§ **Task statement**
Give the data again in full, without pictures.

Electronics engineering source data:
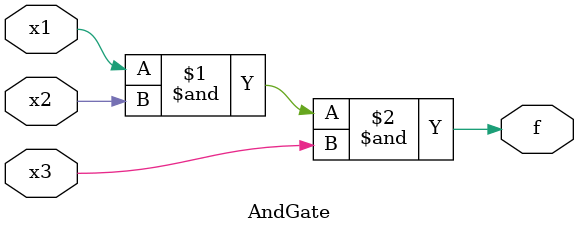
<source format=v>
module Lab2b (A,B,C,D,S,T,Y, LEDa, LEDb, LEDc, LEDd, LEDs, LEDt);
input A,B,C,D,S,T;
output Y;
output LEDa, LEDb, LEDc, LEDd, LEDs, LEDt;

wire SN,TN,DST,CSTN,BTSN,ASNTN;

 NotGate U1 (.x1(S),.f(SN));
 NotGate U2 (.x1(T),.f(TN));
 AndGate U3 (.x1(A),.x2(SN),.x3(TN),.f(ASNTN));
 AndGate U4 (.x1(B),.x2(T),.x3(SN),.f(BTSN));
 AndGate U5 (.x1(C),.x2(S),.x3(TN),.f(CSTN));
 AndGate U6 (.x1(D),.x2(S),.x3(T),.f(DST));
 OrGate U7(.x1(ASNTN),.x2(BTSN),.x3(CSTN),.x4(DST),.f(Y));

assign LEDa= A;
assign LEDb= B;
assign LEDc= C;
assign LEDd= D;
assign LEDs= S;
assign LEDt= T;

endmodule


module NotGate(x1,f);
input x1;
output f;
assign f = ~x1;

endmodule

module OrGate(x1,x2, x3, x4, f);
input x1, x2,x3,x4;
output f;
 assign f = (x1 ==1 || x2 == 1 || x3 ==1 || x4 == 1)? 1'b1:1'b0;
 
 
 endmodule
 
 module AndGate(x1,x2,x3,f);
  input x1, x2,x3;
output f;
 assign f = x1 & x2 & x3 ;
 
 endmodule
 
</source>
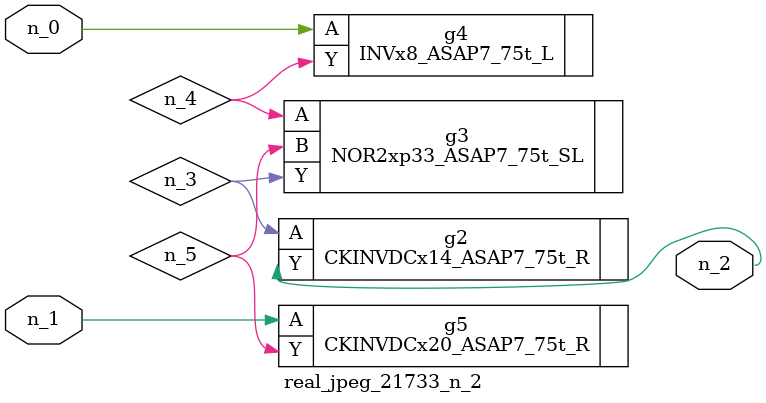
<source format=v>
module real_jpeg_21733_n_2 (n_1, n_0, n_2);

input n_1;
input n_0;

output n_2;

wire n_5;
wire n_4;
wire n_3;

INVx8_ASAP7_75t_L g4 ( 
.A(n_0),
.Y(n_4)
);

CKINVDCx20_ASAP7_75t_R g5 ( 
.A(n_1),
.Y(n_5)
);

CKINVDCx14_ASAP7_75t_R g2 ( 
.A(n_3),
.Y(n_2)
);

NOR2xp33_ASAP7_75t_SL g3 ( 
.A(n_4),
.B(n_5),
.Y(n_3)
);


endmodule
</source>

§ **Solution**
<source format=v>
module Lab2b (A,B,C,D,S,T,Y, LEDa, LEDb, LEDc, LEDd, LEDs, LEDt);
input A,B,C,D,S,T;
output Y;
output LEDa, LEDb, LEDc, LEDd, LEDs, LEDt;

wire SN,TN,DST,CSTN,BTSN,ASNTN;

 NotGate U1 (.x1(S),.f(SN));
 NotGate U2 (.x1(T),.f(TN));
 AndGate U3 (.x1(A),.x2(SN),.x3(TN),.f(ASNTN));
 AndGate U4 (.x1(B),.x2(T),.x3(SN),.f(BTSN));
 AndGate U5 (.x1(C),.x2(S),.x3(TN),.f(CSTN));
 AndGate U6 (.x1(D),.x2(S),.x3(T),.f(DST));
 OrGate U7(.x1(ASNTN),.x2(BTSN),.x3(CSTN),.x4(DST),.f(Y));

assign LEDa= A;
assign LEDb= B;
assign LEDc= C;
assign LEDd= D;
assign LEDs= S;
assign LEDt= T;

endmodule


module NotGate(x1,f);
input x1;
output f;
assign f = ~x1;

endmodule

module OrGate(x1,x2, x3, x4, f);
input x1, x2,x3,x4;
output f;
 assign f = (x1 ==1 || x2 == 1 || x3 ==1 || x4 == 1)? 1'b1:1'b0;
 
 
 endmodule
 
 module AndGate(x1,x2,x3,f);
  input x1, x2,x3;
output f;
 assign f = x1 & x2 & x3 ;
 
 endmodule
 
</source>
<source format=v>
module real_jpeg_21733_n_2 (n_1, n_0, n_2);

input n_1;
input n_0;

output n_2;

wire n_5;
wire n_4;
wire n_3;

INVx8_ASAP7_75t_L g4 ( 
.A(n_0),
.Y(n_4)
);

CKINVDCx20_ASAP7_75t_R g5 ( 
.A(n_1),
.Y(n_5)
);

CKINVDCx14_ASAP7_75t_R g2 ( 
.A(n_3),
.Y(n_2)
);

NOR2xp33_ASAP7_75t_SL g3 ( 
.A(n_4),
.B(n_5),
.Y(n_3)
);


endmodule
</source>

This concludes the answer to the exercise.